The Official Blog of Iain Rob Wright: A - Z of Surviving a Horror Movie

Tuesday, 26 July 2011

A - Z of Surviving a Horror Movie


Hillary Clinton - Hillary Clinton is a 'body-snatcher' and had once intended to use her husband/man-puppet to enslave the world.  Unfortunately he could not keep it in his pants and we were left with George Bush instead - although he was almost just as much a threat to the free-world as any body-snatcher could be.

HAL - Hal was an AI-governed machine that got insanely drunk one night and tried to take out his rotten hangover the following morning on the inhabitants of a spaceship.  The lesson that HAL gave to us all was that machines should not drink - not even light-ale.

Hockey - A hockey stick makes a good weapon against a killer but eventually it will snap into pieces and leave you defensless.  A hockey skate can be used to slit throats but is more likely to be emplyed by the bad guy against you.  Hockey masks have been trademarked by Jason Vorhees so you can't use them in any fashion in a horror film or else his mother will sue you (and you really don't wanna mess with that bitch!).

Hasslehoff - The 'hoff' has more magical power in just his chest hair alone that he could easily take on any supernatural threat to humanity with ease.  Unfortunately he is deluded and self-centred and would refuse to offer any kind of assistance unless you pay him obscene amounts of money.

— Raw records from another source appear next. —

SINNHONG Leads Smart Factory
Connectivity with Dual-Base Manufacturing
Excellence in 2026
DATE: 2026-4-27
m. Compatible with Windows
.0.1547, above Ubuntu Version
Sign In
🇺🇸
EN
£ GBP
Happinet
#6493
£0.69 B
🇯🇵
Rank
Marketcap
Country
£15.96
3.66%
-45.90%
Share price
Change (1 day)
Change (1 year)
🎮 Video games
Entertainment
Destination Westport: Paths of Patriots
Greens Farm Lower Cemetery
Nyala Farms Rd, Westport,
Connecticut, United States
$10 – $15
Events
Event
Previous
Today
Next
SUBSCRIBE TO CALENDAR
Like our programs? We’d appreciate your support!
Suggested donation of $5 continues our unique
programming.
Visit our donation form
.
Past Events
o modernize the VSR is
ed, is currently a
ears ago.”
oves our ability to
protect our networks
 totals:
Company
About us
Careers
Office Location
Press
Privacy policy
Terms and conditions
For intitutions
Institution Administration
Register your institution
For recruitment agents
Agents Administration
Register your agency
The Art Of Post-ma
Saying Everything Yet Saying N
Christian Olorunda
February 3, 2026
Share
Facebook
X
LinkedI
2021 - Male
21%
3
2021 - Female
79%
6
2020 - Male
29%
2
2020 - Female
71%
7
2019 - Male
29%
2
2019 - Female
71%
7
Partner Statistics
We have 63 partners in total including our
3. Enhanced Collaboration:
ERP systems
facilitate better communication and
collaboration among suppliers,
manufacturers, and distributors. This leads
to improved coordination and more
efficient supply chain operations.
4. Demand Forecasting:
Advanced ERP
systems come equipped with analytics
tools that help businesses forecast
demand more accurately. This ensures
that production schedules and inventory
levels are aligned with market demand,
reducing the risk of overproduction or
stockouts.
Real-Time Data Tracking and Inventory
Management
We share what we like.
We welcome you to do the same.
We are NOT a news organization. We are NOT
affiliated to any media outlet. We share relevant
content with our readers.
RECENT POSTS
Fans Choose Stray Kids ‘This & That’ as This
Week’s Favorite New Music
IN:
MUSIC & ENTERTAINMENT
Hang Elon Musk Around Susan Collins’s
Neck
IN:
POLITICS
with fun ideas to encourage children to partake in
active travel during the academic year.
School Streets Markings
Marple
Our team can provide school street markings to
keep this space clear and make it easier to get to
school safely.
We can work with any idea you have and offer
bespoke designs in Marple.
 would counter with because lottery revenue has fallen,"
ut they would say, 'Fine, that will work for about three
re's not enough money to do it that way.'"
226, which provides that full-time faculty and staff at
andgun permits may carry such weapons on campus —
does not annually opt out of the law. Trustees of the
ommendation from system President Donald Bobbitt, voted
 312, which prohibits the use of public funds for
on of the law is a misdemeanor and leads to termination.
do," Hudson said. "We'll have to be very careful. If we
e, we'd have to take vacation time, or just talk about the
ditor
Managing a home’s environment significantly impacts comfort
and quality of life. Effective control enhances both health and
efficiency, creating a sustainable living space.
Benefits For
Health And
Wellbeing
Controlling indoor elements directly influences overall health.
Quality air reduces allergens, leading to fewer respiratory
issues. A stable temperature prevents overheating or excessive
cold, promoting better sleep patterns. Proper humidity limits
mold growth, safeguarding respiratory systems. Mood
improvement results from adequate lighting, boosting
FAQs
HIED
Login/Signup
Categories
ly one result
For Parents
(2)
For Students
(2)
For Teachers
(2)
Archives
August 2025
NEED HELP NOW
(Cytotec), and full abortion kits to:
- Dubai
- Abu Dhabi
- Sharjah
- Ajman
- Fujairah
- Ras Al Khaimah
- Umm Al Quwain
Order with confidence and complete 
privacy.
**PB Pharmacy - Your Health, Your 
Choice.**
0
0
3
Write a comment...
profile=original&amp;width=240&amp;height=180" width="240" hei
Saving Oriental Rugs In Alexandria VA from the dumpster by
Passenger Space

Hangman - If you encounter a hangman then its already too late for you.  It's even worse than bumping into 'electric-chair guy' or 'lethal-injection dude'.

Hatchet - A hatchet is typically a weapon of the bad guy, but you could potentially meet a friendly Indian (Native American), and if they offer you the use of their hatchet then you should feel free to use it.  Sharpen it first though; there's nothing worse than a pefectly-aimed hatchet toss that results in the blade bouncing off someone's head and leaving nothing but a nasty bruise.

Harmonica - If you hear a harmonica then you are in the 'deep south'.  The deep south is full of redneck rapists and cannibals, as well as awful banjo music.  If you are in the deep south you should head north immedietly, ignoring any police officers with mirrored-sunglasses that tell you to 'getch yer ass in ma car!'  You may also bump into Britney Spears and if you do you should kill her.  Why?  Just cus...

Hate - You may find this tattooed across the knuckles of your roommate in prison.  If that is the case then I am glad I am not you!

Herpes - This disease gives you blisters on your winky!  If that isn't horror I don't know what is.

Heads - Heads are good when they are attached to a neck; if they are not attached to a neck then that is very bad.  If you see a head on a spike then this is even worse.  Remove the head and use the spike to arm yourself immediately.

Hot Sauce - Can be used to kill mafia goons with stomach ulcers (see Dumb and Dumber).  Is delicious with chicken.